* _QUESTÕES DE ESTUDO_:
1/ Indique se cada afirmação abaixo está de acordo com o texto sobre a primeira enóloga do Chile. Responda sim ou não e cite literalmente as palavras do texto que decidem a questão.
(a) María Luz Marín se incomoda quando questionam o preço de seus vinhos.
(b) María Luz Marín foi a primeira mulher a se graduar em enologia na Universidade do Chile.
(c) Lo Abarca fica no vale de San Antonio.
2/ Traduza para o inglês a seguinte frase do texto sobre a primeira enóloga do Chile: "Desde que lançou seus primeiros rótulos, ela lida com esses questionamentos sem qualquer embaraço."
3/ Extraia, sem alterações, do texto sobre a primeira enóloga do Chile o trecho que vai de "A história da" a "respostas muito sinceras.".

A história da primeira enóloga do Chile e sua obstinação pelos vinhos de uma região em que ela foi pioneira
Arnaldo Grizzo e Eduardo Milan Publicado em 31/12/2018, às 20h00
María Luz Marín não se incomoda de maneira alguma quando questionam o preço de seus vinhos. Desde que lançou seus primeiros rótulos, ela lida com esses questionamentos sem qualquer embaraço. Desde o princípio, ela sabia que precisava posicionar seus vinhos em uma categoria de preço mais elevada (razões que ela explica nesta entrevista). E ela precisou suportar toda a pressão dessa decisão para hoje poder não somente não se incomodar mais com possíveis questionamentos, como ter respostas muito sinceras.
Nesta entrevista exclusiva, María Luz revela o quão difícil foi sua trajetória no mundo do vinho para alcançar o status que possui atualmente. Não fosse apenas pelo fato de ter sido pioneira entre as mulheres enólogas do Chile, ela conta que passou por momentos desesperadores, em que chegou a pensar em desistir de tudo, mas, resiliente, fez perseverar a ideia de produzir grandes vinhos (especialmente brancos) em uma região até então desconhecida do território chileno, Lo Abarca, no vale de San Antonio.
Descubra a seguir como é ignorar conselhos e criar uma vinícola em um local nunca antes explorado, brigar com o governo para poder cultivar vinhas, tentar ter sucesso produzindo brancos em um mundo que valoriza muito mais os tintos, não se curvar às críticas e perseverar, tudo isso sendo a primeira mulher a se graduar em enologia na Universidade do Chile.
Foi a primeira mulher a se formar enóloga no Chile. Como foi sua trajetória até Casa Marin?

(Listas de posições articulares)
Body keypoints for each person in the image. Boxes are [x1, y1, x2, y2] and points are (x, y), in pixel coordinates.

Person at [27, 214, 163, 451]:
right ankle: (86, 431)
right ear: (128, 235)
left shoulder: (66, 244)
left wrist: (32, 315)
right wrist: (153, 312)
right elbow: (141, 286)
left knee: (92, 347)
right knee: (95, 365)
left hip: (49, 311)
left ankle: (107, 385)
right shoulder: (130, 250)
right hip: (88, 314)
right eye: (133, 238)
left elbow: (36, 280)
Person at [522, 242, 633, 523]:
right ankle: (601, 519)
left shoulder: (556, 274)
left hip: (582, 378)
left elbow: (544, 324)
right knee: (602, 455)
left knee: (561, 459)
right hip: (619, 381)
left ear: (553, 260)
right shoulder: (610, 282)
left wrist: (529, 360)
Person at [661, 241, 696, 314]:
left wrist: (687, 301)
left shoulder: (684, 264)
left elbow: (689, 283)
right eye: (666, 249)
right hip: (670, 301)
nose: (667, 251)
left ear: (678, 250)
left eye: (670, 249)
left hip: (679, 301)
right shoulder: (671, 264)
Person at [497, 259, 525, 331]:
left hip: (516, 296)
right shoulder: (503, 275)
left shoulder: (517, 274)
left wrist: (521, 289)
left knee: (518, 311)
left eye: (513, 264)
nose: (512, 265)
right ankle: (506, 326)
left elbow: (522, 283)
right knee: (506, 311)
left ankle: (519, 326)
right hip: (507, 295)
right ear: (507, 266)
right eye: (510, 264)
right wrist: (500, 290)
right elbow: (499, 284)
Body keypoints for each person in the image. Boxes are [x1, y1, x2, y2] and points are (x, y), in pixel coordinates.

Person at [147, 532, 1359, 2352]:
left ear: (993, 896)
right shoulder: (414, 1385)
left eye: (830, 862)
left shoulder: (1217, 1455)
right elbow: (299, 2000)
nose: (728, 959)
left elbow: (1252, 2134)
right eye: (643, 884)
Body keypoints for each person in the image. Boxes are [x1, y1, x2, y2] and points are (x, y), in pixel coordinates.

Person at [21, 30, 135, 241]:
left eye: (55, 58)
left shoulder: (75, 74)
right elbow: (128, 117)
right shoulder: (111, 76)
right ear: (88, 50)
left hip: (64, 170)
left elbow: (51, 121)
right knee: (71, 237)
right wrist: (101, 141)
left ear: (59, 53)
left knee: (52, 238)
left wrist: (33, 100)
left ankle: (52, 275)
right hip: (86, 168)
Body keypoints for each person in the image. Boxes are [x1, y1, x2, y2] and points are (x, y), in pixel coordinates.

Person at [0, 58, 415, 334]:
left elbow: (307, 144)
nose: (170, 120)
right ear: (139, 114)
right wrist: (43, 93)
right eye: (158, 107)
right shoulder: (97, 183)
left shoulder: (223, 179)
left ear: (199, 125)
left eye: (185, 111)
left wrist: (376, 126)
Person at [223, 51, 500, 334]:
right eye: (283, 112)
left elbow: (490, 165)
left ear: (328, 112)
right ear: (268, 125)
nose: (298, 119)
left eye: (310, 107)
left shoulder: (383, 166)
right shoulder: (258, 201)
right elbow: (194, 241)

* _RESPOSTAS DO EXERCÍCIO_:
1/
(a) Não: "María Luz Marín não se incomoda de maneira alguma quando questionam o preço de seus vinhos."
(b) Sim: "tudo isso sendo a primeira mulher a se graduar em enologia na Universidade do Chile."
(c) Sim: "Lo Abarca, no vale de San Antonio."

2/ Ever since she released her first labels, she has dealt with these questions without any embarrassment.

3/
A história da primeira enóloga do Chile e sua obstinação pelos vinhos de uma região em que ela foi pioneira
Arnaldo Grizzo e Eduardo Milan Publicado em 31/12/2018, às 20h00
María Luz Marín não se incomoda de maneira alguma quando questionam o preço de seus vinhos. Desde que lançou seus primeiros rótulos, ela lida com esses questionamentos sem qualquer embaraço. Desde o princípio, ela sabia que precisava posicionar seus vinhos em uma categoria de preço mais elevada (razões que ela explica nesta entrevista). E ela precisou suportar toda a pressão dessa decisão para hoje poder não somente não se incomodar mais com possíveis questionamentos, como ter respostas muito sinceras.